● **Job item**
Find the line with "Janë investuar mbi" and the line with "shpenzim i parasë" in the entries below; output exactly those two lines, every line between them, and no others.

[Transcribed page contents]

┄┄┄┄┄┄┄┄┄┄┄┄┄┄┄┄┄┄┄┄

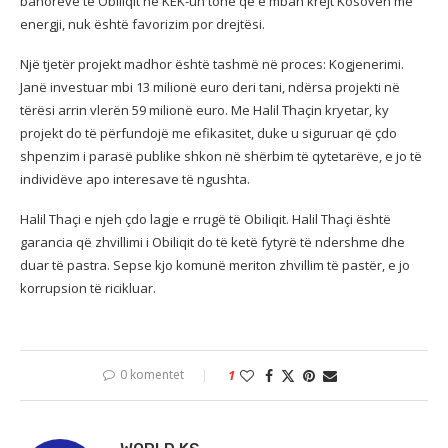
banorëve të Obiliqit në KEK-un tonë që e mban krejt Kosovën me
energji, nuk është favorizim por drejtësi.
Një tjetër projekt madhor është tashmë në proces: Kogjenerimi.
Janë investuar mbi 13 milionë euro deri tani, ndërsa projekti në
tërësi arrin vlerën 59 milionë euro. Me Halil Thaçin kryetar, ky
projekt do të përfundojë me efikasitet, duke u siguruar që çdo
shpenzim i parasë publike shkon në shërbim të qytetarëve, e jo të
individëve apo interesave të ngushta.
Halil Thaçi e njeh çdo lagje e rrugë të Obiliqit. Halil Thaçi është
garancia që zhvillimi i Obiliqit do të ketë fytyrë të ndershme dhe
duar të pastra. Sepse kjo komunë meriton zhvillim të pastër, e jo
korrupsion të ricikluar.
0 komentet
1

┄┄┄┄┄┄┄┄┄┄┄┄┄┄┄┄┄┄┄┄

● **Written reply**
Janë investuar mbi 13 milionë euro deri tani, ndërsa projekti në
tërësi arrin vlerën 59 milionë euro. Me Halil Thaçin kryetar, ky
projekt do të përfundojë me efikasitet, duke u siguruar që çdo
shpenzim i parasë publike shkon në shërbim të qytetarëve, e jo të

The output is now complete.